Fin dalle primissime settimane dalla notizia della diffusione del contagio, cittadini europei di origine asiatica sono stati vittime di attacchi verbali, online e offline, quando non fisici, perché ritenuti responsabili o portatori del Covid-19. Risultano anche casi di retorica razzista che incolperebbero ebrei, migranti, musulmani o rom, della diffusione del virus.

Segnala il sito razzismobruttastoria.net, un’associazione che cerca di contrastare il razzismo con la cultura, per smontare gli stereotipo che sono alla base di tutte le discriminazioni.

Le reazioni dei diretti interessati sono andate tutte in un'unica, pacifica, direzione: la richiesta di essere accettati. Su Twitter un ragazzo francese Lou Chengwang ha lanciato la campagna #JeNeSuisPasUnVirus: “Sono cinese, ma non sono un virus. Capisco che tutti abbiano paura, ma non abbiate pregiudizi, per favore.” Ha fatto eco l'iniziativa di Massimiliano, un ragazzo fiorentino italo-cinese che ha girato un video per sensibilizzare contro l'indifferenza e la paura delle persone che incontra ogni giorno per strada.

DA LEGGERE

Il razzismo spiegato a mia figlia, di Tahar Ben Jelloun. Pubblicato nel 1998 dallo scrittore franco-marocchino, è un classico contemporaneo: un dialogo tra un padre e la sua bambina di 10 anni, per educarla ai valori del rispetto e della tolleranza. Ti servirà a comprendere meglio un tema estremamente complesso come il razzismo e i suoi "colori" (tutte tinte fosche!), inclusi l'estremismo e il fondamentalismo di cui sono piene ogni giorno le news.

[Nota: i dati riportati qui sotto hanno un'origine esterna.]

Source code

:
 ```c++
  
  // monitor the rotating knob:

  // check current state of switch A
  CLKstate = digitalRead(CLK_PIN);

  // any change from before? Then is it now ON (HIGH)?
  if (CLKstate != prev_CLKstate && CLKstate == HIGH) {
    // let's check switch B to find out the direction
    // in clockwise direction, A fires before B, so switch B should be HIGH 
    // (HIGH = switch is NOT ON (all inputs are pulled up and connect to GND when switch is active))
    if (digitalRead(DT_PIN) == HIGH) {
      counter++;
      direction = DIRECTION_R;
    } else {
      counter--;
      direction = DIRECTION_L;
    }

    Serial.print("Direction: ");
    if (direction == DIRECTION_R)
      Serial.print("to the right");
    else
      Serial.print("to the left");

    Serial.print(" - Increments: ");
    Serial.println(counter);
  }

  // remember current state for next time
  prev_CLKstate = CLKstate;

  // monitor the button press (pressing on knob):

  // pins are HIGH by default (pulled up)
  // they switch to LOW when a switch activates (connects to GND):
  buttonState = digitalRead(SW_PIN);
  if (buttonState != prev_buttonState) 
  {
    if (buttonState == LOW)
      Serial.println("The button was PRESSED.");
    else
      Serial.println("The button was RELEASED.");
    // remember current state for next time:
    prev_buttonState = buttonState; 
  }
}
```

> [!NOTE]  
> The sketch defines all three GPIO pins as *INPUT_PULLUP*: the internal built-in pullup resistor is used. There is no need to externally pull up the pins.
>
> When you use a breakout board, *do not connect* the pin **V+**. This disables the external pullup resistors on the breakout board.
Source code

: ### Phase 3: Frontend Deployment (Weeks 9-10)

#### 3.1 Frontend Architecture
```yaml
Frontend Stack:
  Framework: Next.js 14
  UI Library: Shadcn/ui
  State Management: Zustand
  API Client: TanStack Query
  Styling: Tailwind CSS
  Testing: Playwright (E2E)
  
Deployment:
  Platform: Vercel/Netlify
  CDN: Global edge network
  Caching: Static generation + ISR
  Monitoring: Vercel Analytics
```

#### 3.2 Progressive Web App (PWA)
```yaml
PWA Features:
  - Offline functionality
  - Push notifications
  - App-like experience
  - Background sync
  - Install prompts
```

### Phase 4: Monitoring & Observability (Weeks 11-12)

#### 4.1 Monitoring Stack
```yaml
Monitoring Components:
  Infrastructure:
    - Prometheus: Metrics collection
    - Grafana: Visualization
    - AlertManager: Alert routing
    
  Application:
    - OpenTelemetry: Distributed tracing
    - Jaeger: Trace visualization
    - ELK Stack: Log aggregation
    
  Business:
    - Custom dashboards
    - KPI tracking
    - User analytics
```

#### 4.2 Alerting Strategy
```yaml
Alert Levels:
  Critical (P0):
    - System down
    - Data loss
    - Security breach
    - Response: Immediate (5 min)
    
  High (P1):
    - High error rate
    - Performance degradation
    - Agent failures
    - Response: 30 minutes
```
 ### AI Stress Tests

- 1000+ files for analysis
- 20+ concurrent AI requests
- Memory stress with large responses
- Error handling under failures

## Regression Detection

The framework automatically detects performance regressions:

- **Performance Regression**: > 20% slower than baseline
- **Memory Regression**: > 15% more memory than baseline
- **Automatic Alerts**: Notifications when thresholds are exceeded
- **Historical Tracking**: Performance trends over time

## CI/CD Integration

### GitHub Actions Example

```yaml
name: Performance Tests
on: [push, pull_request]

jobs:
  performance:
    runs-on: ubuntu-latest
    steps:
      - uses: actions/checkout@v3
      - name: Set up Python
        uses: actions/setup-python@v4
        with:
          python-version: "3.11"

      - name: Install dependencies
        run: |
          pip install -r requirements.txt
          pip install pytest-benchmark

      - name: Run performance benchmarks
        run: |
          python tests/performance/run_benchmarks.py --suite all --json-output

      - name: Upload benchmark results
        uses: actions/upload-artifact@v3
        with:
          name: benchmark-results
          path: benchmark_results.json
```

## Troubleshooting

Nella testa del Dragone, di Giada Messetti. Uscito il 3 marzo per Mondadori in piena pandemia. Racconta quasi vent'anni, dal 2002 in cui è andata a studiare a Pechino, fino ai giorni nostri. Ti racconta un paese complesso come la Cina con lo sguardo di una ragazza che da Udine è diventata una profonda conoscitrice del paese.

Il dottor Li e il virus con in testa una corona, di Francesca Cavallo. è un libro illustrato sul medico cinese Li Wenliang che ha scoperto per primo l'esistenza del virus. Un antidoto alle teorie del complotto, ai pregiudizi e alle fake news. L'autrice è Francesca Cavallo, la stessa delle Storie della Buonanotte per Bambine Ribelli, con i disegni di by Claudia Flandoli. Puoi finanziarlo su Kickstarter.